Belgien, Bulgarien, Dänemark, Spanien, Kroatien, Zypern, Portugal und Rumänien werden voraussichtlich von der ersten Welle finanzieller Unterstützung im Rahmen der EU-Initiative „Sicherheitsaktion für Europa“ (SAFE) profitieren, nachdem die Kommission dem Rat einen Vorschlag zur formellen Genehmigung vorgelegt hat.

„Es ist jetzt dringend erforderlich, dass der Rat diesen Plänen zustimmt, um eine schnelle Auszahlung zu ermöglichen“, sagte Kommissionspräsidentin Ursula von der Leyen in einer Erklärung.

Neunzehn Mitgliedstaaten Insgesamt haben sich bereits Antragsteller für die Nutzung von SAFE beworben, wobei die Mittelzuweisungen im vergangenen September vorläufig vereinbart wurden.

Es wird erwartet, dass die acht Länder, deren Pläne gerade von der EU-Exekutive genehmigt wurden, nach der Unterzeichnung der Kreditverträge gemeinsam auf rund 38 Milliarden Euro zugreifen können. Dänemark hat mit über 46 Millionen Euro die geringste Fördersumme aller Bewerber beantragt, während Zypern und Spanien jeweils rund 1 Milliarde Euro, Belgien 8,3 Milliarden Euro und Rumänien 16,68 Milliarden Euro erhalten sollen.

SAFE, das Teil des Readiness-2030-Plans der Kommission ist, der vor dem Ende des Jahrzehnts bis zu 800 Milliarden Euro für die Verteidigung bereitstellen soll, soll die Beschaffung vorrangiger Verteidigungsprodukte ankurbeln.

Dazu gehören Munition und Raketen, Artilleriesysteme, Drohnen und Anti-Drohnen-Systeme sowie Luft- und Raketenabwehrsysteme, Schutz kritischer Infrastrukturen, Schutz von Weltraumressourcen, Cybersicherheit, KI-Technologie und elektronische Kriegsführungssysteme.

Ein weiteres wichtiges Kriterium des Systems besteht darin, dass die gekaufte Ausrüstung in Europa hergestellt sein muss und nicht mehr als 35 % der Komponentenkosten von außerhalb der EU, des EWR-EFTA oder der Ukraine stammen dürfen. Kanada, das ein bilaterales Abkommen mit dem Block abgeschlossen hat, wird ebenfalls in der Lage sein, im gleichen Umfang wie diese Länder teilzunehmen.

Das System ist für Mitgliedstaaten von Vorteil, deren Kreditwürdigkeit nicht so gut ist wie die der Kommission, was bedeutet, dass sie sich bessere Zinssätze sichern können. Deutschland beispielsweise hat keine SAFE-Mittel beantragt.
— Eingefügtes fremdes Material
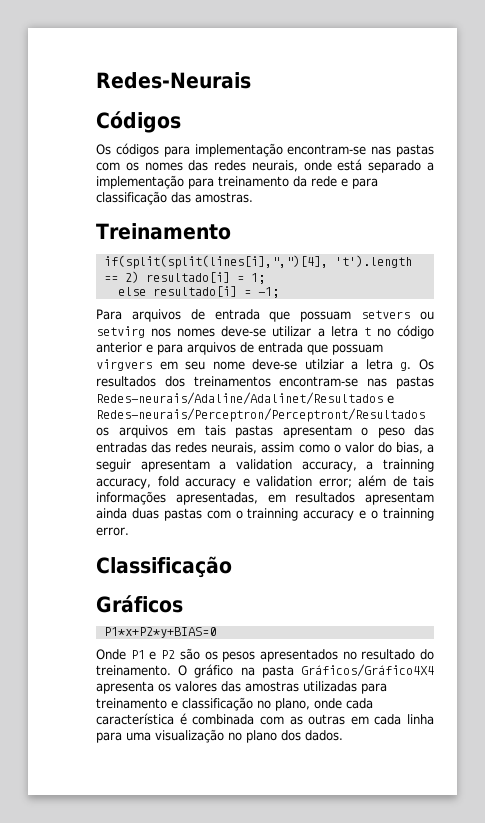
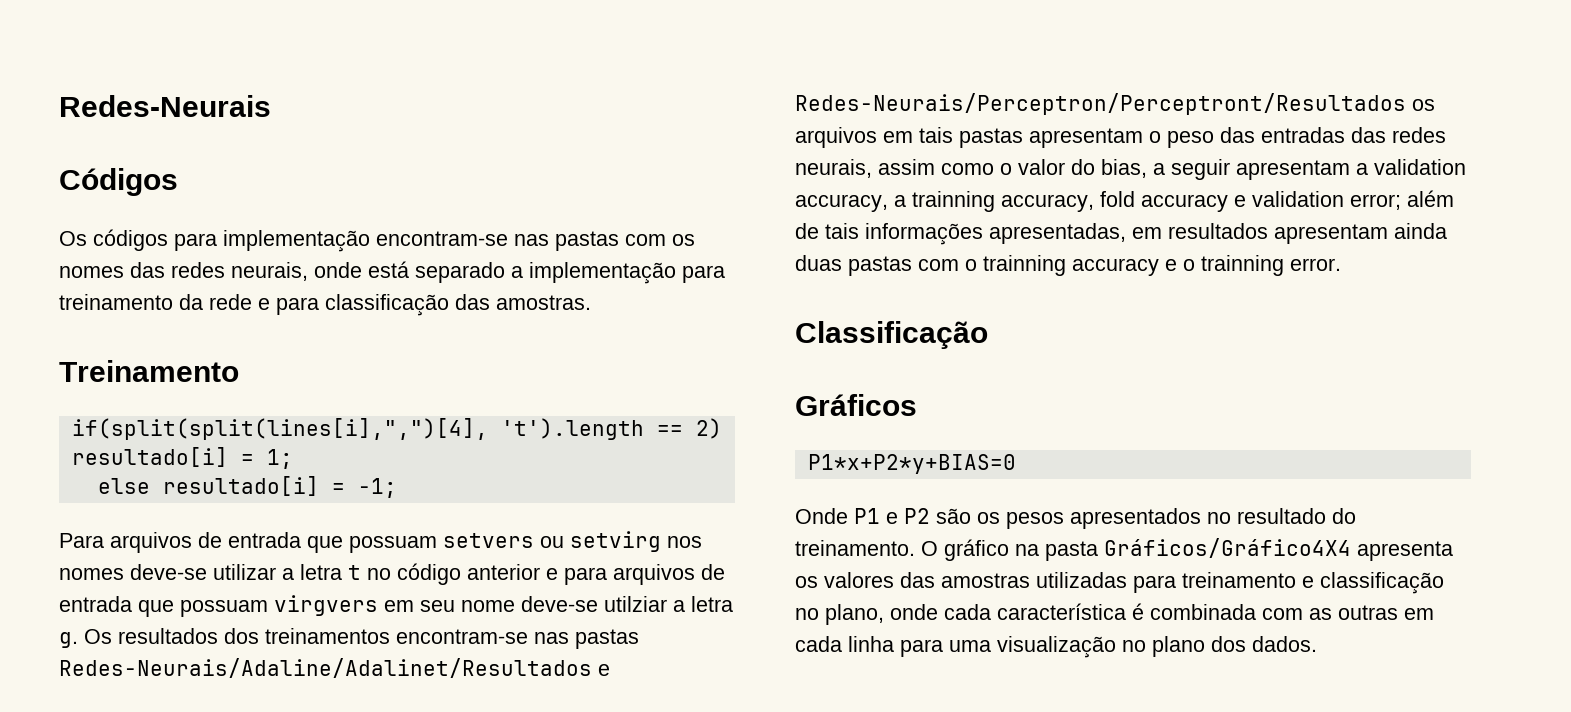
[96,392,394,405] [96,408,425,422] Redes-neurais/Adaline/Adalinet/Resultados e Redes-neurais/Perceptron/Perceptront/Resultados -> [59,658,610,678] [795,93,1406,115] Redes-Neurais/Adaline/Adalinet/Resultados e Redes-Neurais/Perceptron/Perceptront/Resultados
EU-Kommissar für Verteidigung und Raumfahrt, Andrius Kubilius, sagte nach der Ankündigung, dass es „keine Zeit zu verlieren“ gebe und dass zu den „nächsten Schritten“ die Genehmigung der verbleibenden elf nationalen Pläne und die Auszahlung eines ersten Betrags von 15 % der Mittel gehören.

Die EU-Minister haben nun vier Wochen Zeit, die Pläne zu genehmigen. Die ersten Zahlungen werden für März 2026 erwartet.

Von der Leyen sagte Ende letzten Jahres, dass die Popularität des Programms bei den Mitgliedsstaaten – es war überzeichnet, wobei die 19 teilnehmenden Länder zunächst mehr als 150 Milliarden Euro forderten – zu einer weiteren Ausweitung führen könnte.